‘Tis the Season for Family, Food, and…Heartburn?
UT Health Austin’s Medical Director for the Heartburn and Esophageal Disorders clinical practice within Digestive Health, the clinical partnership between UT Health Austin and Ascension Seton, Tripp Buckley, MD, shares his best advice for curbing holiday heartburn. Holiday heartburn is the result of overeating quickly during holiday or celebratory meals. Although this segment focuses on Thanksgiving, it’s great advice for upcoming holiday parties and celebrations throughout the festive month of December.
According to the National Institutes of Health, twenty percent of Americans suffer with heartburn. The holidays are a time when you may be eating more than you normally would, resulting in empty plates and full stomachs. But for some people, it also means battling heartburn. That’s the the chest pain or burning sensation right behind your chest that occurs after ingesting a large meal.
Don’t Go from Mashed Potato to Couch Potato
Dr. Buckley recommends reducing the amount that you eat. He states that by overeating you distend your stomach which leads to acid reflux flowing up into your esophagus. However, if eating less is out of the question, he recommends spreading out large meals over a longer period of time. Remember, gravity is your friend in avoiding heartburn immediately after eating, so avoid laying down after a large meal for at least 3-4 hours.
If you are prone to heartburn, there are certain foods you should avoid as well, including:
- Caffeine; Yes, that means chocolate, too.
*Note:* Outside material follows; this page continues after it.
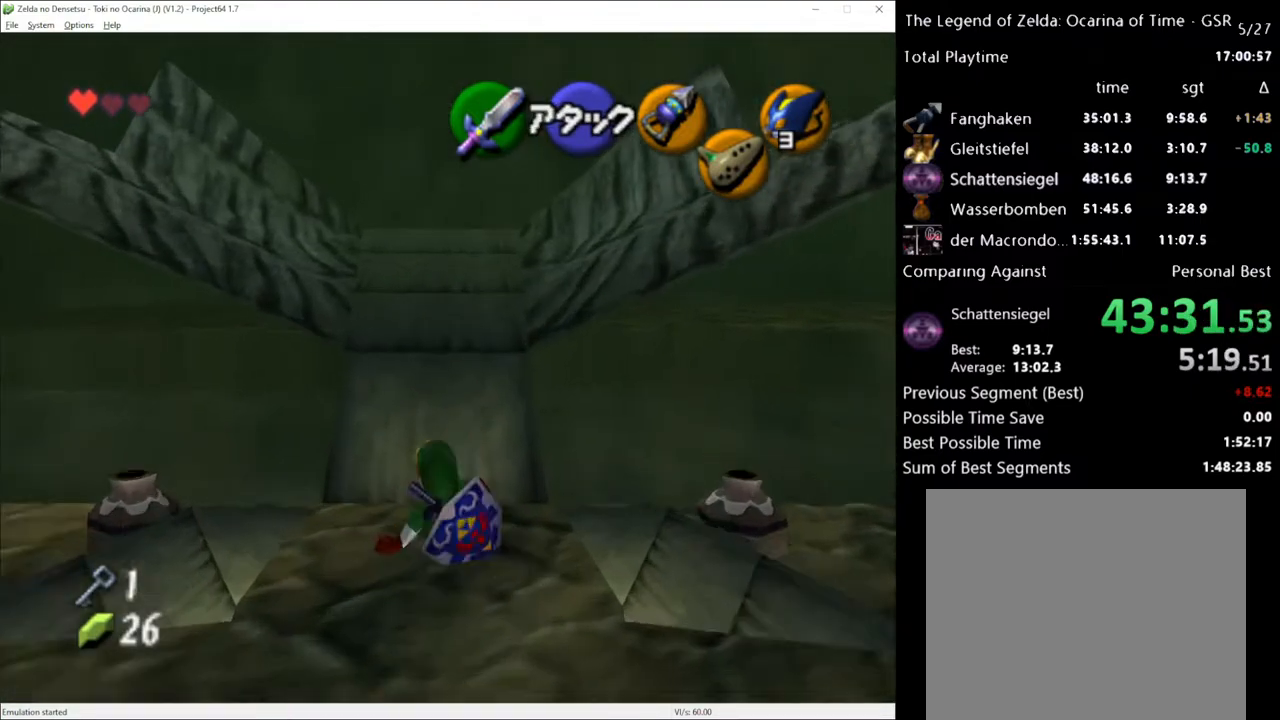
{"buttons": [], "left_stick": "up", "right_stick": "center", "events": [[150, "A", "down"], [300, "A", "up"]]}
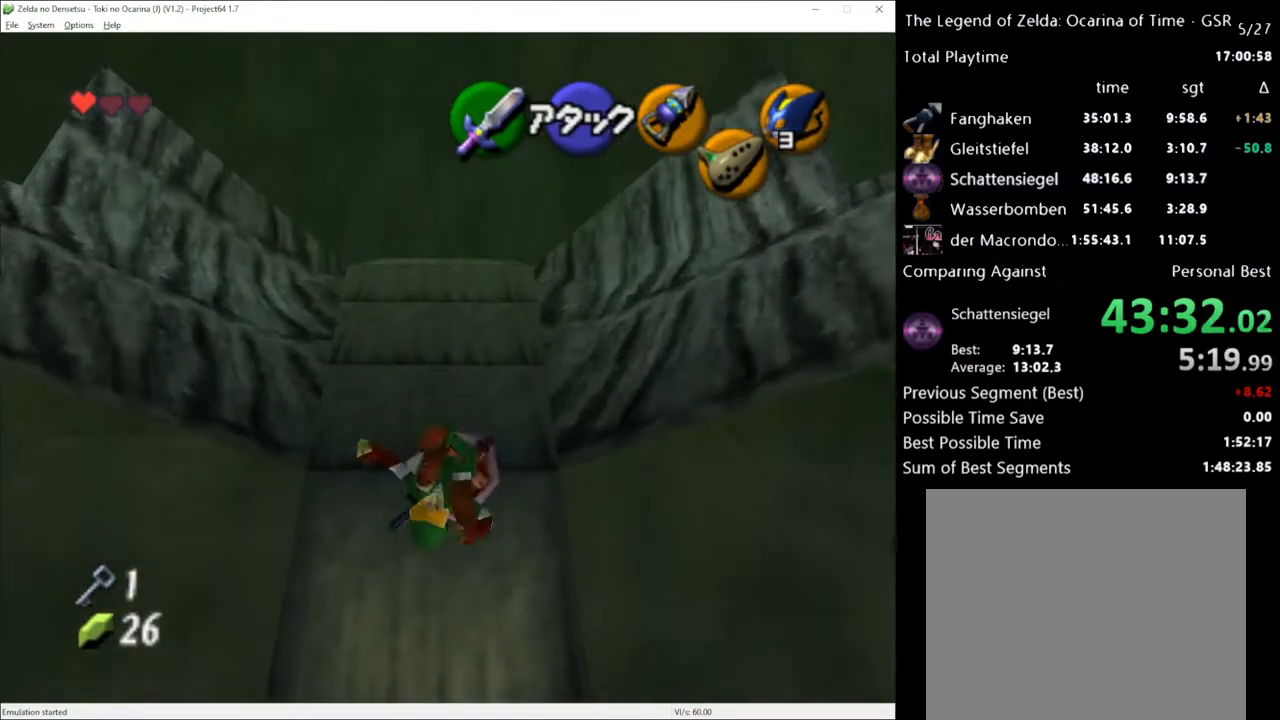
{"buttons": [], "left_stick": "up", "right_stick": "center", "events": [[300, "A", "down"], [467, "A", "up"]]}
Uh oh, I ate too much. Now what?
But, if you indulge and are suffering the effects of heartburn, you can still get relief. Dr. Buckley recommends a first go-to for most people are over-the-counter medications like Tums and Rolaids. He says those medications often neutralize the acids in your stomach. However, if you have a persistent problem with heartburn, it could be something more complicated and even dangerous.” If you’re having reflux or heartburn, that you’ve been treating yourself for over 5 years, I think it’s time to see a gastroenterologist or specialist.”